For more project details, see rapids.ai.
NOTE: For the latest stable README.md ensure you are on the master
branch.
import cugraph
# assuming that data has been loaded into a cuDF (using read_csv) Dataframe
# create a Graph using the source (src) and destination (dst) vertex pairs the GDF
G = cugraph.Graph()
G.add_edge_list(gdf["src"], gdf["dst"])
# Call cugraph.pagerank to get the pagerank scores
gdf_page = cugraph.pagerank(G)
for i in range(len(gdf_page)):
print("vertex " + str(gdf_page['vertex'][i]) +
" PageRank is " + str(gdf_page['pagerank'][i]))
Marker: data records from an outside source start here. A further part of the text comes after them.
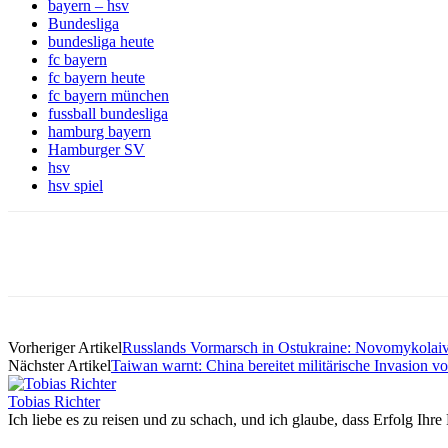
bayern – hsv
Bundesliga
bundesliga heute
fc bayern
fc bayern heute
fc bayern münchen
fussball bundesliga
hamburg bayern
Hamburger SV
hsv
hsv spiel
Vorheriger Artikel
Russlands Vormarsch in Ostukraine: Novomykolai
Nächster Artikel
Taiwan warnt: China bereitet militärische Invasion v
Tobias Richter
Ich liebe es zu reisen und zu schach, und ich glaube, dass Erfolg Ihre 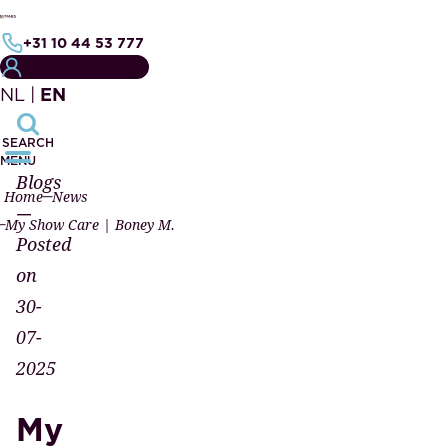
+31 10 44 53 777
CUSTOMER PORTAL
NL
|
EN
SEARCH
MENU
Blogs
Home
News
—
My Show Care | Boney M.
Posted
on
30-
07-
2025
My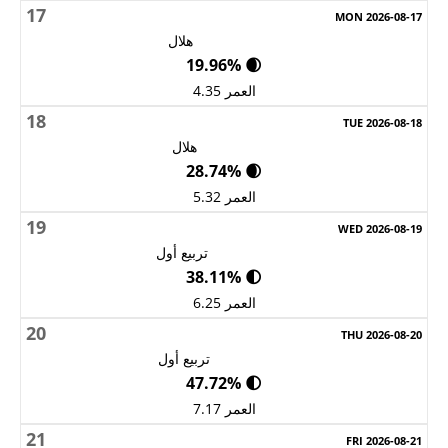
17
هلال
🌒 19.96%
العمر 4.35
18
هلال
🌒 28.74%
العمر 5.32
19
تربيع أول
🌓 38.11%
العمر 6.25
20
تربيع أول
🌓 47.72%
العمر 7.17
21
Algorithm | Scale | Notes |
---|---|---|
PageRank | Single-GPU | |
Jaccard Similarity | Single-GPU | |
Weighted Jaccard | Single-GPU | |
Overlap Similarity | Single-GPU | |
SSSP | Single-GPU | |
BSF | Single-GPU | |
Triangle Counting | Single-GPU | |
Subgraph Extraction | Single-GPU | |
Spectral Clustering - Balanced-Cut | Single-GPU | |
Spectral Clustering - Modularity Maximization | Single-GPU | |
Louvain | Single-GPU | |
Renumbering | Single-GPU | |
Basic Graph Statistics | Single-GPU |
cuGraph version 0.7 has some limitations:
- Only Int32 Vertex ID are supported
- Only float (FP32) edge data is supported
- Vertex numbering is assumed to start at zero
These limitations are being addressed and will be fixed future versions.
There are 3 ways to get cuGraph :
Please see the Demo Docker Repository, choosing a tag based on the NVIDIA CUDA version you’re running. This provides a ready to run Docker container with example notebooks and data, showcasing how you can utilize all of the RAPIDS libraries: cuDF, cuML, and cuGraph.
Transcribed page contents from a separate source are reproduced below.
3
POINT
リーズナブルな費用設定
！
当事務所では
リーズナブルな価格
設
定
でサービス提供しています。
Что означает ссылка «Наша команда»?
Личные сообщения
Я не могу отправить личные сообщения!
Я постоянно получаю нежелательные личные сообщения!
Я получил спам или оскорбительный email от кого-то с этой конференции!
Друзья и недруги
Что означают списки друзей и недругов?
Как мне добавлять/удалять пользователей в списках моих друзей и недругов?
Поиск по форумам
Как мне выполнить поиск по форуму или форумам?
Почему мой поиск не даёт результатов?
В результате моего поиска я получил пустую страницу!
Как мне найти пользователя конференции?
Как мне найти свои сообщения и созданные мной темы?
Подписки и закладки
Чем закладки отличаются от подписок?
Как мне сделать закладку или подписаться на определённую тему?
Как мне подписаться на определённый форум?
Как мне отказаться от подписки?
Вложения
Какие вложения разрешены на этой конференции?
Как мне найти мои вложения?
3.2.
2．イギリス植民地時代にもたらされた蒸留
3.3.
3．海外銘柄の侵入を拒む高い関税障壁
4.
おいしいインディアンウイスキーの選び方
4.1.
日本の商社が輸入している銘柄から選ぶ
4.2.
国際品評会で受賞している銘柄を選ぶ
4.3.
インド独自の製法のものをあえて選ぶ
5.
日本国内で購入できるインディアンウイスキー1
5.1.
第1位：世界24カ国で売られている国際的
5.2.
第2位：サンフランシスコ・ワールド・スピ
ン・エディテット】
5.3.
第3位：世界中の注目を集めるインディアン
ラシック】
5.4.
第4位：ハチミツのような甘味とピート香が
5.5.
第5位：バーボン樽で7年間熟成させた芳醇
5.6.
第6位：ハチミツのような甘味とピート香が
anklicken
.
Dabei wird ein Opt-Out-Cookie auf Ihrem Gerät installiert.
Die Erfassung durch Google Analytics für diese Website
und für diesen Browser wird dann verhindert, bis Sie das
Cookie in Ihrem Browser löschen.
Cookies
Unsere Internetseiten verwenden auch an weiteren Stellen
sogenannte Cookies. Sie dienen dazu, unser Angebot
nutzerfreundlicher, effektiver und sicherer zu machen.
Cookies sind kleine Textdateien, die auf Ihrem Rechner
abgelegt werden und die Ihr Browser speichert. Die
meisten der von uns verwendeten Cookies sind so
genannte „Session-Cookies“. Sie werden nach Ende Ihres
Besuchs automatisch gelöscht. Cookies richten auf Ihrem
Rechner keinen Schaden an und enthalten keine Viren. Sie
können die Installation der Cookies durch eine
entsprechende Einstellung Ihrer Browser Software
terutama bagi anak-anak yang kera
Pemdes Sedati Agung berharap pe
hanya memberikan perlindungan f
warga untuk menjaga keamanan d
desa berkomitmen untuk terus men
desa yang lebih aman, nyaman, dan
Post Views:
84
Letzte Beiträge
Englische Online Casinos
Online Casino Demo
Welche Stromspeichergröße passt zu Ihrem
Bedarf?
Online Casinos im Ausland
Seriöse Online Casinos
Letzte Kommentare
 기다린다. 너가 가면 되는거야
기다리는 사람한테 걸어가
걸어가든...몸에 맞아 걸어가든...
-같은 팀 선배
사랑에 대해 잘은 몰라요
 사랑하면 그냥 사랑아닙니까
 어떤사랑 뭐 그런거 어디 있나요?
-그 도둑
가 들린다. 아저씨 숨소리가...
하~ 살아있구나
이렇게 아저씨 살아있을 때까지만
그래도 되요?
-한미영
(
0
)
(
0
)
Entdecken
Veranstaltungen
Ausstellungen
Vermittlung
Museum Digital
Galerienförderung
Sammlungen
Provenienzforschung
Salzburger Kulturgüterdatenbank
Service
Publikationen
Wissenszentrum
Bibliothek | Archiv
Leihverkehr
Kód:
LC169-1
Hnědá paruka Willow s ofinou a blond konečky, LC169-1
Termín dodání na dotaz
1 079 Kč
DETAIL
It is easy to install cuGraph using conda. You can get a minimal conda installation with Miniconda or get the full installation with Anaconda.
Install and update cuGraph using the conda command:
# CUDA 9.2
conda install -c nvidia -c rapidsai -c numba -c conda-forge -c defaults cugraph cudatoolkit=9.2
# CUDA 10.0
conda install -c nvidia -c rapidsai -c numba -c conda-forge -c defaults cugraph cudatoolkit=10.0
Note: This conda installation only applies to Linux and Python versions 3.6/3.7.
Please see our guide for building and contributing to cuGraph.
Python API documentation can be generated from docs directory.
The RAPIDS suite of open source software libraries aim to enable execution of end-to-end data science and analytics pipelines entirely on GPUs. It relies on NVIDIA® CUDA® primitives for low-level compute optimization, but exposing that GPU parallelism and high-bandwidth memory speed through user-friendly Python interfaces.
The GPU version of Apache Arrow is a common API that enables efficient interchange of tabular data between processes running on the GPU. End-to-end computation on the GPU avoids unnecessary copying and converting of data off the GPU, reducing compute time and cost for high-performance analytics common in artificial intelligence workloads. As the name implies, cuDF uses the Apache Arrow columnar data format on the GPU. Currently, a subset of the features in Apache Arrow are supported.